A curious thing about European decency is that it seems to be forced on people by law, and indulged in only for show. The Gallic nations are only veneered with decency. They have, almost to a man, none of it naturally, or for its own sake. Take, for example, the sidewalks of Paris after dark. The moment public surveillance wanes or the sun goes down the Frenchman becomes his own natural self.
The Neapolitan’s acceptation of dirt as a portion of his inheritance is irresistibly comic to a pagan outsider. To drive down the Via di Porto is to see a mimic world. All the shops empty themselves into the street. They leave only room for your cab to drive through the maze of stalls, booths, chairs, beds, and benches. At nightfall they light flaring torches, which, viewed from the top of the street, make the descent look like a witch scene from an opera.
It is the street of the very poor, but one is struck by the excellent diet of these same very poor. They eat as a staple roasted artichokes—a great delicacy with us. They cook macaroni with tomatoes in huge iron kettles over charcoal fires, and sell it by the plateful to their customers, often hauling it out of the kettles with their hands, like a sailor’s hornpipe, pinching off the macaroni if it lengthens too much, and blowing on their fingers to cool them. They have roasted chestnuts, fried fish, boiled eggs, and long loops of crisp Italian bread strung on a stake. There are scores of these booths in this street, the selling conducted generally by the father and grown sons, while the wife sits by knitting in the smoke and glare of the torches, screaming in peasant Italian to her neighbor across the way, commenting quite openly upon the people in the cabs, and wondering how much their hats cost. The bambinos are often hung upon pegs in the front of the house, where they look out of their little black, beady eyes like pappooses. I unhooked one of these babies once, and held it awhile. Its back and little feet were held tightly against a strip of board so that it was quite stiff from its feet to its shoulders. It did not seem to object or to be at all uncomfortable, and as it only howled while I was holding it I have an idea that, except when invaded by foreigners, the bambino’s existence is quite happy. Babies seem to be no trouble in Italy, and one cannot but be struck by the number of them. One can hardly remember seeing many French babies, for the reason that there are so few to remember—so few, indeed, that the French government has put a premium upon them; but in Naples the pretty mothers with their pretty babies, playing at bo-peep with each other like charming children, are some of the most delightful scenes in this fascinating Street of the Door.

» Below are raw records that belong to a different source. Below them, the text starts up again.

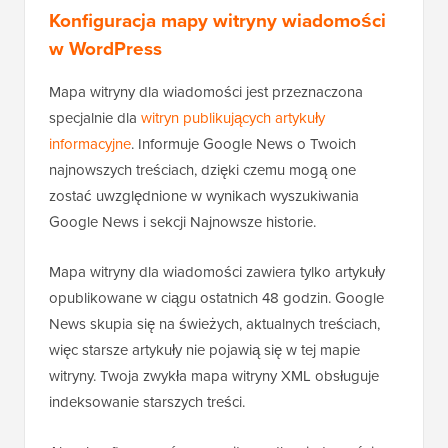
Konfiguracja mapy witryny wiadomości
w WordPress
Mapa witryny dla wiadomości jest przeznaczona
specjalnie dla
witryn publikujących artykuły
informacyjne
. Informuje Google News o Twoich
najnowszych treściach, dzięki czemu mogą one
zostać uwzględnione w wynikach wyszukiwania
Google News i sekcji Najnowsze historie.
Mapa witryny dla wiadomości zawiera tylko artykuły
opublikowane w ciągu ostatnich 48 godzin. Google
News skupia się na świeżych, aktualnych treściach,
więc starsze artykuły nie pojawią się w tej mapie
witryny. Twoja zwykła mapa witryny XML obsługuje
indeksowanie starszych treści.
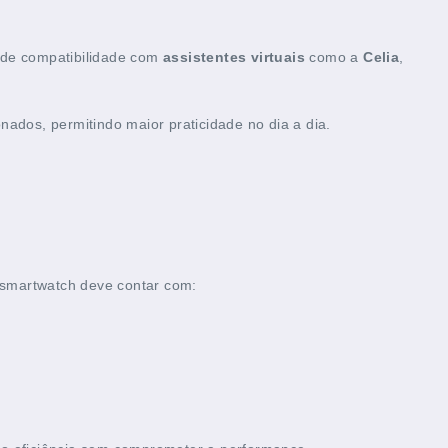
m de compatibilidade com
assistentes virtuais
como a
Celia
,
nados, permitindo maior praticidade no dia a dia.
O smartwatch deve contar com:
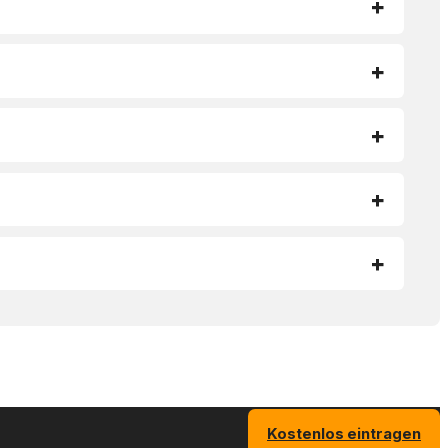
Kostenlos eintragen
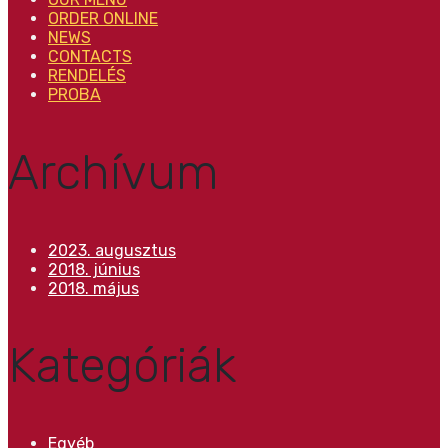
ORDER ONLINE
NEWS
CONTACTS
RENDELÉS
PROBA
Archívum
2023. augusztus
2018. június
2018. május
Kategóriák
Egyéb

These bambinos hooked against the wall look down upon curious scenes. Their mothers bring their wash-tubs into the street, wash the clothes in plain view of everybody, hang them on clothes-lines strung between two chairs, while a diminutive charcoal-stove, with half a dozen irons leaning against its sides, stands in the doorway ready to perform its part in the little scene. I saw a boy cooking two tiny smelts over a tailor’s goose. The handle was taken off, and the fish were frying so merrily over the glowing coals, and they looked so good, and the odor which steamed from them was so ravishing, that I wanted to ask him if I might not join him and help him cook two more.
In point of fact, Naples seems like a holiday town, with everybody merely playing at work, or resting from even that pretence. The Neapolitans are so essentially an out-of-door people and a leisurely people that it seems a crime to hurry. The very goats wandering aimlessly through the streets, nibbling around open doorways, add an element of imbecile helplessness to a childish people.

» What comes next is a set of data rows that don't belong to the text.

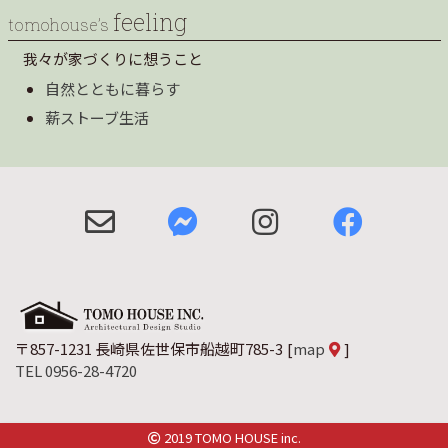
feeling
tomohouse’s
我々が家づくりに想うこと
自然とともに暮らす
薪ストーブ生活
〒857-1231 長崎県佐世保市船越町785-3
[
map
]
TEL 0956-28-4720
2019 TOMO HOUSE inc.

Did you ever examine a goat’s expression of face? For utter asininity a donkey cannot approach him. Nothing can, except, perhaps, an Irish farce-comedian.
Beautiful cows are driven through the streets, often attended by the owner’s family. The mother milks for the passing customers, the father fetches it all lovely and foaming and warm to your cab, and the pretty, big-eyed children caper around you, begging for a “macaroni” instead of a “pourboire.”
Then, instead of dining at your smart hotel, it is so much more adorable to drop in at some charming restaurant with tables set in the open air, and to hear the band play, and to eat all sorts of delicious unknowable dishes, and to drink a beautiful golden wine called “Lachrima Christi” (the tears of Christ), and to watch the people—the people—the people!
XIV
ROME
On Easter Sunday I had my first view of Rome, my first view of St. Peter’s. The day was as soft and mild as one of our own spring days, and there was even that little sharp tang in the air which one feels in the early spring in America. The wind was sweet and balmy, yet now and then it had a sharp edge to it as it cut around a curve, as if to remind one that the frost was not yet all out of the ground, and that the sun was still only the heir-apparent to the throne and had not yet been crowned king. It was the sort of day that one has at home a little later, when one still likes the feel of the fur around the neck, while the trees are still bare, when the eager spring wind brings a tingle to the blood and the smell of rich, black earth and early green springing things to the nostrils; when the eye is ravished with the sight of purple hyacinths thrusting their royal chalices up through the reluctant soil; when the sun-colored jonquil and the star-eyed narcissus lift their scented heads above the sombre ground, as if unconscious of the patches of snow here and there, forming one of the contradictions of life, but a contradiction always welcome, because it is in itself a promise of better things to come.